■ OBJECTIVE A
Sum up the article about the new Key West museum in two sentences.
■ OBJECTIVE B
Carry on the article about the new Key West museum from the point where it stops.

■ SELECTED PASSAGE
————

New Florida museum throws spotlight onto one of America's least-known island chains
By CHRIS LEADBEATER
PUBLISHED: 14:16 GMT, 2 April 2013
The sun-kissed islands of the Florida Keys are largely seen as the last hurrah for the United States – at least, in the south-east of the country. This curling chain of sandy slivers is connected to Miami and the rest of mainland Florida by US Highway 1 – a dramatic stretch of road that swoops south-west before rolling to a halt at Key West.
An end-of-the-line holiday hotspot – with little hotels, seafood restaurants and historic ties to writers such as Ernest Hemingway and Tennessee Williams – Key West tends to be the stopping-point for many tourists who come to seek out the USA’s extremities. But – little observed and only visited by those in the know – there are further American islands that lurk beyond Key West: the remote Marquesas Keys and the Dry Tortugas.
Now, the latter archipelago has come into focus thanks to a new museum that has opened in Key West – just in time to celebrate the 500th anniversary of America’s ‘discovery’. Florida was first sighted by European explorers in April 1513, when the Spanish adventurer Juan Ponce de Leon sailed west from what is now Puerto Rico, and made landfall somewhere on the future US state’s Atlantic coast.

————

■ COLLECTED DATA
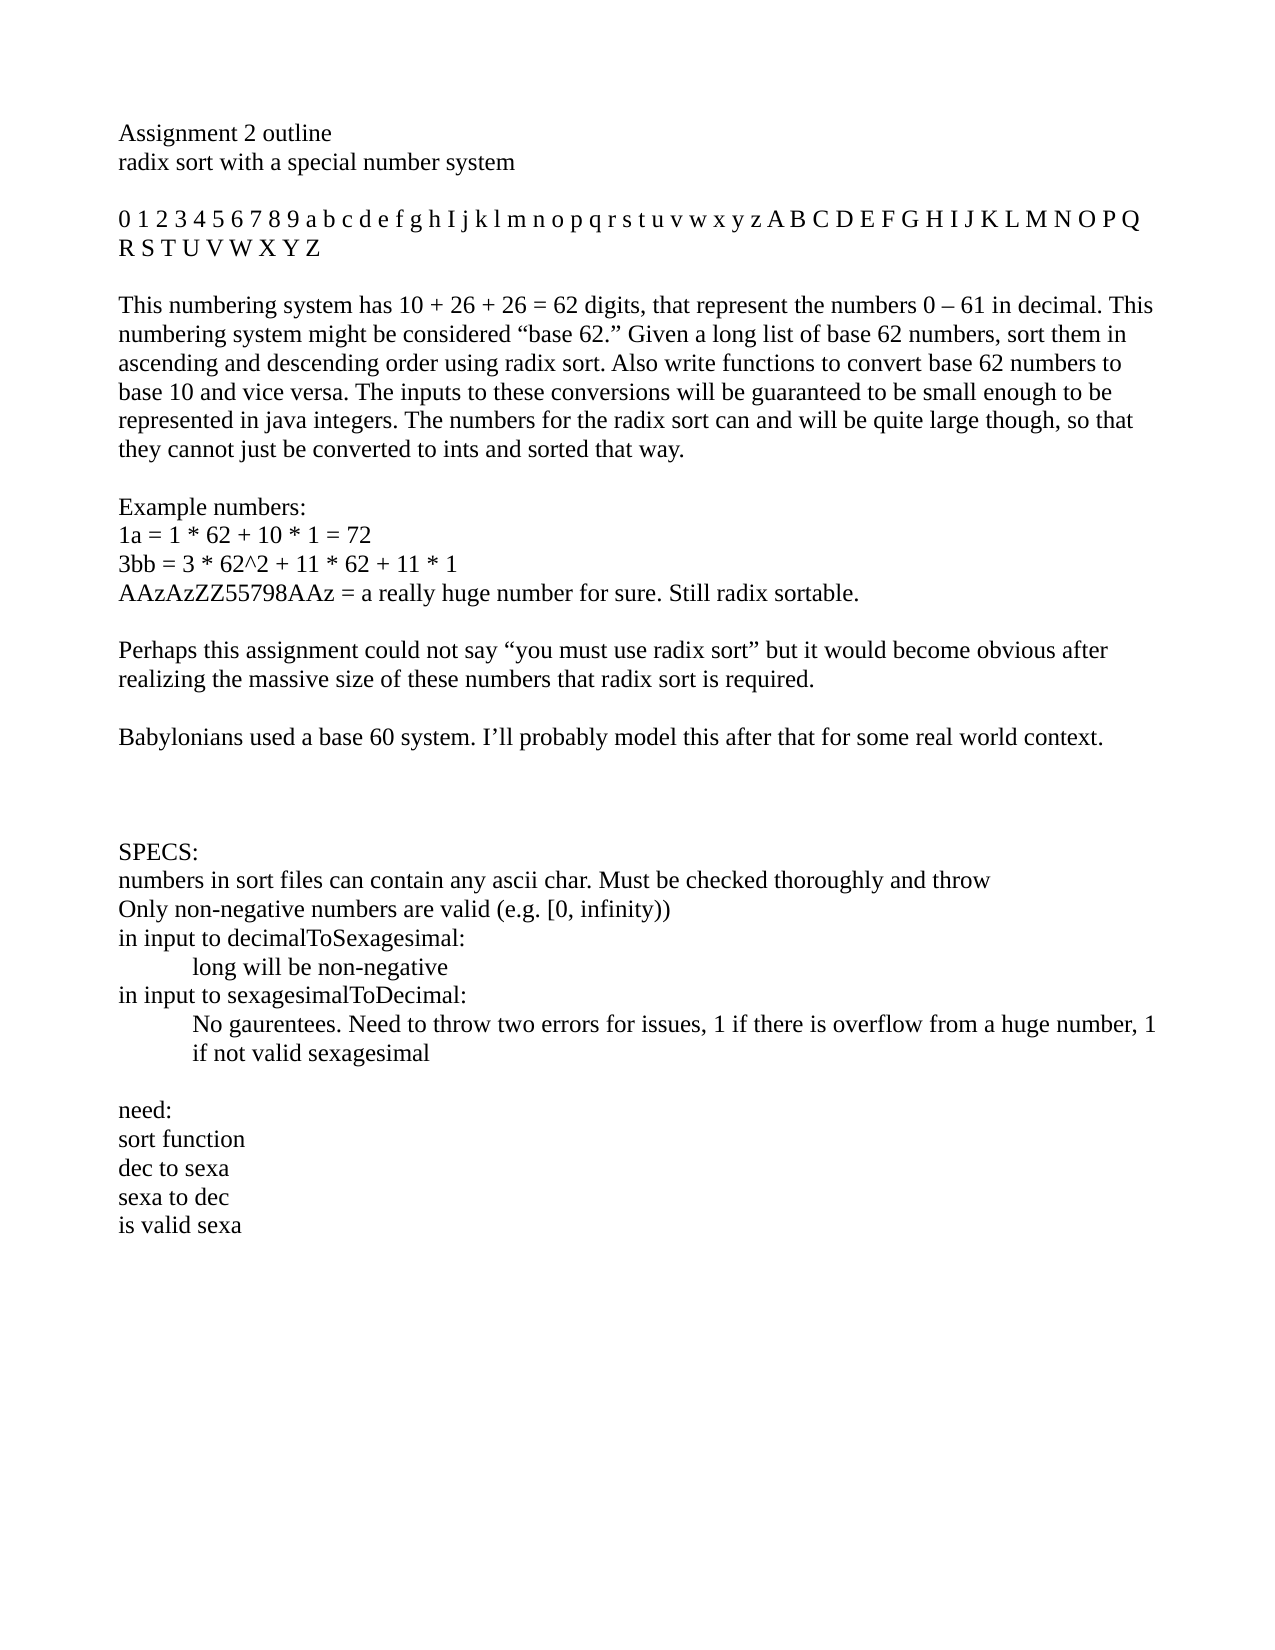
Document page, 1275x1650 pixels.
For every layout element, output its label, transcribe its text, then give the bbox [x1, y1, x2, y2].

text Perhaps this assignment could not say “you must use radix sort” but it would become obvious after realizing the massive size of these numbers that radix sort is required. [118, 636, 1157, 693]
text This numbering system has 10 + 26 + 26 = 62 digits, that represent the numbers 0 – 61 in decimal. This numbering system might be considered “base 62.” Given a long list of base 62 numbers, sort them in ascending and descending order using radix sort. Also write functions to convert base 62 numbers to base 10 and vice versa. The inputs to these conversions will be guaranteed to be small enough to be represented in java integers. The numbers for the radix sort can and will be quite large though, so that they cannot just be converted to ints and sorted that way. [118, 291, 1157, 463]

————

■ RESULT A
The Florida Keys, linked to mainland Florida by US Highway 1, end at Key West, a common stopping point for tourists, though the little-visited Marquesas Keys and Dry Tortugas lie beyond it. A new museum in Key West has brought attention to the Dry Tortugas, opening in time for the 500th anniversary of Florida's first sighting by European explorers, when Juan Ponce de Leon sailed there in April 1513.

■ RESULT B
Following his ‘discovery’ (during which he almost certainly encountered America’s indigenous population), he also journeyed south, and is thought to have spotted the Florida Keys in May of the same year. The Spaniard’s voyage sowed the first seeds for the founding of the United States – and Florida is marking this grand anniversary with state-wide festivities throughout 2013.
The launch of the new Dry Tortugas and Key West Bight Interpretive Center, set up on Key West Bight – a natural deep-water harbour on the island’s west side – is part of the celebrations. And it throws a spotlight onto one of America’s least-acknowledged areas.
The Dry Tortugas lie some 70 miles west of Key West in the deep waters of the Gulf of Mexico. There are seven islets in total, and together with the surrounding ocean, they constitute Dry Tortugas National Park, a zone that has been safeguarded since 1992. This, in part, is due to the rich feathered life found among these patches of mangrove and coral. Seabirds such as Sooty Terns and Masked Boobies call the islets home. However, for all their idyllic appearance – especially on a warm, blue-skied day – the Dry Tortugas have a story that goes far back into the past.
They reputedly gained their name from Juan Ponce de Leon, who also located these tiny fragments on his odyssey of 1513. ‘Tortugas’ refers to the sea turtles which were visible on the shore in considerable number, ‘Dry’ to the islands’ lack of natural water supply. Three centuries later, Garden Key, the second largest of the islets, would be made a military stronghold with the construction of the giant Fort Jefferson. This brick structure, designed to protect US shipping interests in the Gulf of Mexico, was begun in 1846.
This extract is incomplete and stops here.